Impact of Faraday Shield on RF Inductive Coupling in the LUPIN Ion Source

This study presents electromagnetic simulations of the Large, Uniform Plasma for Ionizing Neutrals (LUPIN) ion source, designed as an RF inductively coupled plasma ion source for future designs of the DIII-D Neutral Beam Injection (NBI) system. LUPIN operates with 20 kW of RF power at a 2 MHz driver frequency and incorporates an RF matching network. In high-power RF plasma sources, internal Faraday shields play a vital role in safeguarding the dielectric vessel or windows from erosion caused by capacitive coupling and the resulting energetic particle fluxes. The Faraday shield in LUPIN effectively minimizes interaction between the plasma and the chamber wall, preventing damage to system components, at the expense of some power losses. Its water-cooling mechanism efficiently dissipates heat, ensuring acceptable operating temperatures and enhancing the overall reliability and efficiency of the ion source.

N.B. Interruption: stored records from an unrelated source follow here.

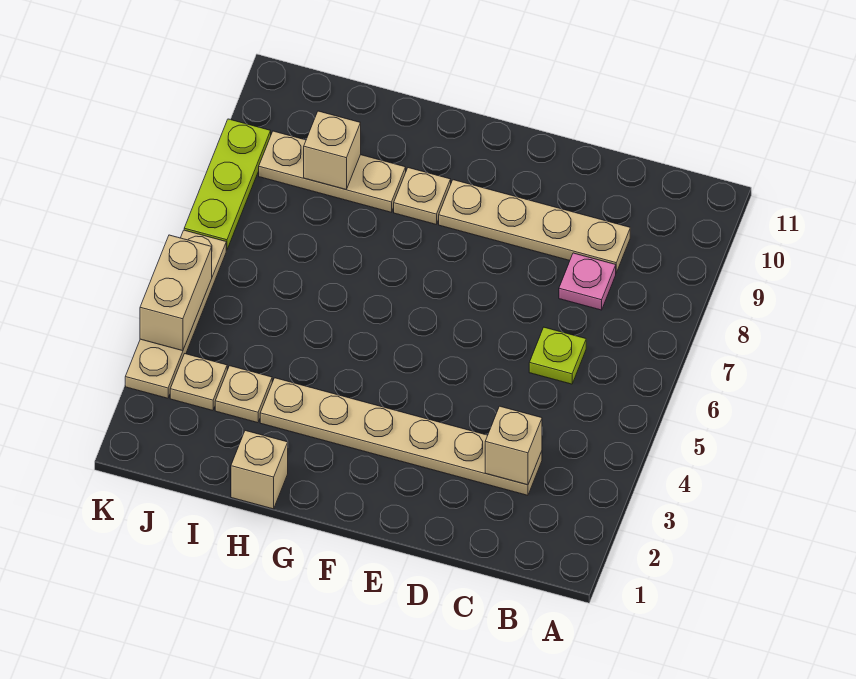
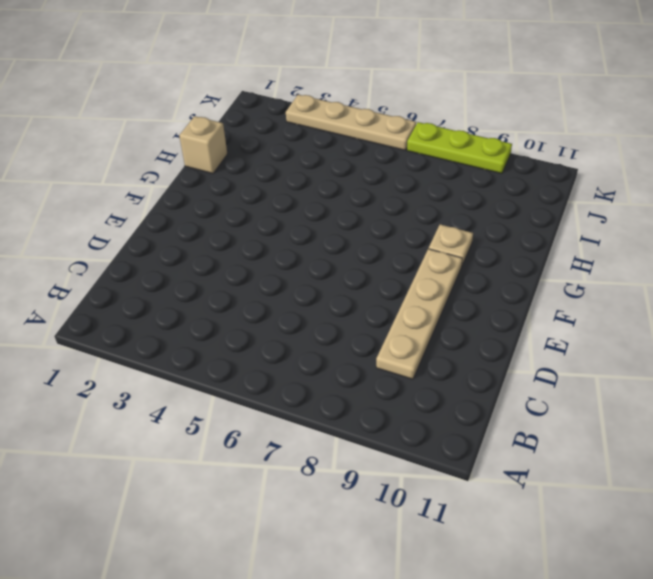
none -> tan plate C3:H3 level 1
none -> lime plate C6 level 1
none -> pink plate C8 level 1

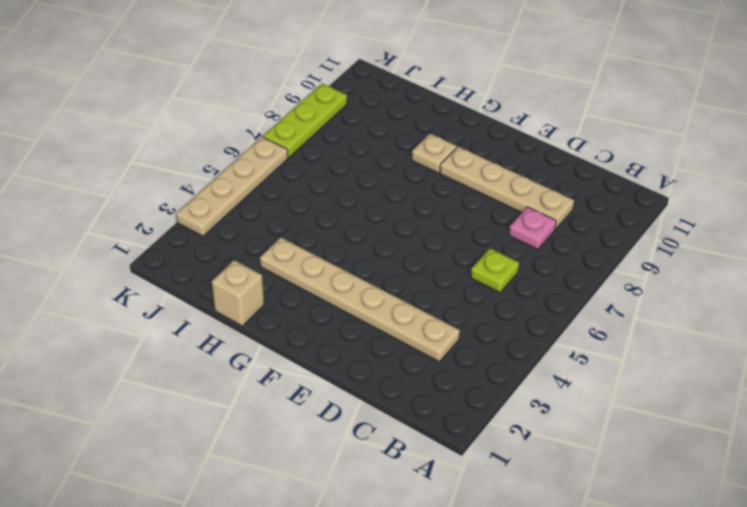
none -> tan plate H9:J9 level 1
none -> tan plate I3 level 1
none -> tan plate J3 level 1

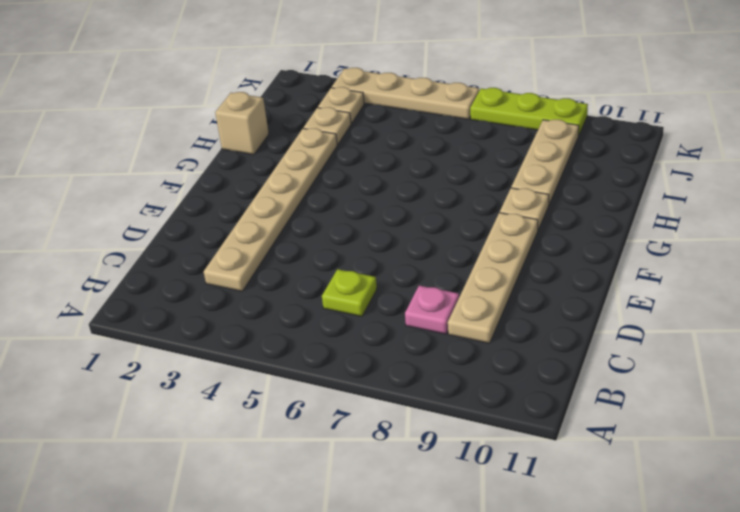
none -> tan brick C3 level 2
none -> tan brick I9 level 2
none -> tan brick K4:K5 level 2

LUPIN is designed to direct RF power into a quartz vessel measuring 20 cm in length with a 10 cm radius, generating hydrogen plasmas with electron densities of 10¹⁸ m^-3 for a 10-second duration. This setup provides flexibility to test designs, matching the power density of a larger (100 kW, 85 A) full-scale ion source. The simulations conducted using COMSOL illustrate the effects of the Faraday shield on power coupling both with and without plasma, investigating various plasma parameters to provide detailed insights into optimizing the ion source's performance.